Use this as a troubleshooting check. For Zoanthids, polyps remain shut, skirts stay tight, or the mat collects film and Zoanthids shows less normal extension, inflation, or feeding response than its recent baseline can indicate Zoanthids closed polyps or irritated mat. Likely causes to check include pests, detritus, salinity swings, or too much light after transfer and recent placement, lighting, flow, or chemistry changes affecting Zoanthids. Start with these database checks: inspect Zoanthids for nudibranchs, spiders, film, or detritus and increase gentle cross-flow without blasting closed polyps.

What should I check before treating closed Zoanthids?

For Zoanthids, check pests, film, salinity, and recent light changes before treating a closed colony as a diagnosis.

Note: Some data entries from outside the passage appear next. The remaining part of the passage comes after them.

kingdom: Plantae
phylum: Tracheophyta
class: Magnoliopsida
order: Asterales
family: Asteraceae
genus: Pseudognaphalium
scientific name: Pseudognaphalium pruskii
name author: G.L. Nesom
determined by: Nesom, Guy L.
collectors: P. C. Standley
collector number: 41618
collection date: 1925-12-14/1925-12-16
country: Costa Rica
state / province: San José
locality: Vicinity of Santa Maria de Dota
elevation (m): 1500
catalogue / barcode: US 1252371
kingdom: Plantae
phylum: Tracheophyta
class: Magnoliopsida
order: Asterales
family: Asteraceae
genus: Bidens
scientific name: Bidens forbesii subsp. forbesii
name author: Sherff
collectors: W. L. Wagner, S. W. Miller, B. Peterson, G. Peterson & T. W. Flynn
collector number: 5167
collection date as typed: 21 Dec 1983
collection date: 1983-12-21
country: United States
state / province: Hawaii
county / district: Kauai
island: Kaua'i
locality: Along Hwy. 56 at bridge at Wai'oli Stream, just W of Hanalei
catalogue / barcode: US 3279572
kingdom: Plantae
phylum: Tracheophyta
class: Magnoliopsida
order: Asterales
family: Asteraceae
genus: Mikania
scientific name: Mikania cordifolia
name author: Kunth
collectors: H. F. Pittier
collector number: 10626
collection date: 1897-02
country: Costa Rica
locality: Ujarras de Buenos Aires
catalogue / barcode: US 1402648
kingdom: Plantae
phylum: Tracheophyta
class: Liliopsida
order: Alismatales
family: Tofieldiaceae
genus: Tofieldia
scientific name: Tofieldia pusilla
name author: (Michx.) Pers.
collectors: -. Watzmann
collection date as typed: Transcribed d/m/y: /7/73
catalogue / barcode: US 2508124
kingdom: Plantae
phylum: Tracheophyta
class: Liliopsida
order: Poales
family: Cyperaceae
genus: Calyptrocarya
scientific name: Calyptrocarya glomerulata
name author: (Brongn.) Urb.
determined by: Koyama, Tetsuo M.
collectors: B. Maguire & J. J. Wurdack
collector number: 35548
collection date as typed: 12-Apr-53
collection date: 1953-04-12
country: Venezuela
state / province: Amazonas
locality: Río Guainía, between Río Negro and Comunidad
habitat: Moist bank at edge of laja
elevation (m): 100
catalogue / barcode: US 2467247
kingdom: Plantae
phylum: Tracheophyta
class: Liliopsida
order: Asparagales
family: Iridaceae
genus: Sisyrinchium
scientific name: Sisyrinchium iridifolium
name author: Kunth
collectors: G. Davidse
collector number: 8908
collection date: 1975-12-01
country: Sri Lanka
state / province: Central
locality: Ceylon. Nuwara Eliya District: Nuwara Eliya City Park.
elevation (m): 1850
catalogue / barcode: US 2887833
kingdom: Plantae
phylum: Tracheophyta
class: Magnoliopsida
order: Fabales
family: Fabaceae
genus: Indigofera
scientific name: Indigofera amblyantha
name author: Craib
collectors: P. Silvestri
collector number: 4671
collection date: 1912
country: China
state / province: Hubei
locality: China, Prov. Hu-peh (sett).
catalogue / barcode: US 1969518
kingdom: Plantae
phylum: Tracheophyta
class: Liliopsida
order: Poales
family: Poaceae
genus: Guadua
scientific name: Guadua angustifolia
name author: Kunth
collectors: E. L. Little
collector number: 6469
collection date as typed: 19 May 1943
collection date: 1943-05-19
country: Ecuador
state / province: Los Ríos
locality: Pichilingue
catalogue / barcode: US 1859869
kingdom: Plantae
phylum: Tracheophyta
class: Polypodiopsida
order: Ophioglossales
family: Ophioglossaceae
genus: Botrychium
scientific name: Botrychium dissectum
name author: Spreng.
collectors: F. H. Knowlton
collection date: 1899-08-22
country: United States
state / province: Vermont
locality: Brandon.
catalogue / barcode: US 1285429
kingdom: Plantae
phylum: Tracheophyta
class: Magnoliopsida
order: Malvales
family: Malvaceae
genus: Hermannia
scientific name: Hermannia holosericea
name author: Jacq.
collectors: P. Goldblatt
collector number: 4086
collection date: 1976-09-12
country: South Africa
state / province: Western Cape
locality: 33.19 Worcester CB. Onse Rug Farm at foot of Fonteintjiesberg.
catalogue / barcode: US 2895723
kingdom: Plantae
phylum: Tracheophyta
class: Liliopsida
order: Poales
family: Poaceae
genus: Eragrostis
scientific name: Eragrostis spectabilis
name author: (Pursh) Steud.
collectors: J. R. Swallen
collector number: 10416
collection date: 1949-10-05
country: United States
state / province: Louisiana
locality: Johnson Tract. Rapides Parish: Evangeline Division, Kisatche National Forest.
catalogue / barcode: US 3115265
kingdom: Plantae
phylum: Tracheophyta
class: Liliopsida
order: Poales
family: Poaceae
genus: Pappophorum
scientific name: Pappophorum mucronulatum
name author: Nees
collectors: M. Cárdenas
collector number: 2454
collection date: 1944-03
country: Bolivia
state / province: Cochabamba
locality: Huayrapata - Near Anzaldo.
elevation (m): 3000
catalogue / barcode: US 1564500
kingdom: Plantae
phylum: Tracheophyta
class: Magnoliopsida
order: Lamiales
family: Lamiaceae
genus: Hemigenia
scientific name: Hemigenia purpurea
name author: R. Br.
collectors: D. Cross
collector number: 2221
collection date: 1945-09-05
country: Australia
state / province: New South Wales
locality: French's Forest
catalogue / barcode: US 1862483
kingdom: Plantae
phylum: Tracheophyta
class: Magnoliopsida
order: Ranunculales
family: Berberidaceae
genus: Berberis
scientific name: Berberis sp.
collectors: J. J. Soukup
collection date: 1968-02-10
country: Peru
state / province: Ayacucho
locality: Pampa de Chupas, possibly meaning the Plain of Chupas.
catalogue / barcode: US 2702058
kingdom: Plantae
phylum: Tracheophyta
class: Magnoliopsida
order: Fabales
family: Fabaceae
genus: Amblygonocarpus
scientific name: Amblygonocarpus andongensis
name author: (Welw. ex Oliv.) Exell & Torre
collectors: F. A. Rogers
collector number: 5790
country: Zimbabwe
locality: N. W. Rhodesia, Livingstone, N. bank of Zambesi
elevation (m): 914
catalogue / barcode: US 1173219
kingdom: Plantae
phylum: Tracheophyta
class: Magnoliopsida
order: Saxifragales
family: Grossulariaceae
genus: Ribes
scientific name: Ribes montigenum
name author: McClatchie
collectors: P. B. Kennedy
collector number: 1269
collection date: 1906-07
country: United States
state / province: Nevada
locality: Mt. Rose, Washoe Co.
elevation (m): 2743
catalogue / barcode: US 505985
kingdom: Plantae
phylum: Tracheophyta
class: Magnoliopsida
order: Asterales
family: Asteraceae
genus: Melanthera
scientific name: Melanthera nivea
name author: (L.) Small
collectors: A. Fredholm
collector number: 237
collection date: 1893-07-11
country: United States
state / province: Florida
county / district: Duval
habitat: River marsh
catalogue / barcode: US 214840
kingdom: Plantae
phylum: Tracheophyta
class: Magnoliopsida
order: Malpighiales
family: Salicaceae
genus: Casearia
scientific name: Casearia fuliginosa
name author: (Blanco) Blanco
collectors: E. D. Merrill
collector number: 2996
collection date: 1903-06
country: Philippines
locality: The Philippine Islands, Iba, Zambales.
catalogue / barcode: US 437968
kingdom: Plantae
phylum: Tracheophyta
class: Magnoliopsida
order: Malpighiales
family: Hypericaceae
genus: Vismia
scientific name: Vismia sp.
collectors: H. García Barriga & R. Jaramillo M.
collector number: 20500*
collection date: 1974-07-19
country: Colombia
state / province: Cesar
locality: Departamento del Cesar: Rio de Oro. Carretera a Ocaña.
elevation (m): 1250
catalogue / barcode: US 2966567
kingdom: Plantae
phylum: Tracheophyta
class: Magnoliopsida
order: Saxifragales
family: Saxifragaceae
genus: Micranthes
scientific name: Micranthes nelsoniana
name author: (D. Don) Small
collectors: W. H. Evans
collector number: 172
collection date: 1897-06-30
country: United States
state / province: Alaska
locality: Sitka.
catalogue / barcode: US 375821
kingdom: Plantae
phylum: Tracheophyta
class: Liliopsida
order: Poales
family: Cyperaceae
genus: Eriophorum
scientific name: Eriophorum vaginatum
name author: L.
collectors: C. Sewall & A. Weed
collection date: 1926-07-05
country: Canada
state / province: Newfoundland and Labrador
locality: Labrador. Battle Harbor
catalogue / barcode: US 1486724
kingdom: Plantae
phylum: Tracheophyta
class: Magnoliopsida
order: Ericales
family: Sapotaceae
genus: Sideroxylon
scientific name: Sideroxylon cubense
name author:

The database lists 2 months as the minimum tank age and 10 gallons as the minimum tank size. For zoanthid-style colonies, inspect for film, pests, salinity shifts, and recent light changes before assuming one cause.

Coral Identifier

Identify Zoanthids.
Compare likely matches.

Use the app to compare photos, lookalikes, and key visual clues when you want a second pass on an ID.

Compare colonial button polyps, care range, and nearby lookalikes while checking an ID.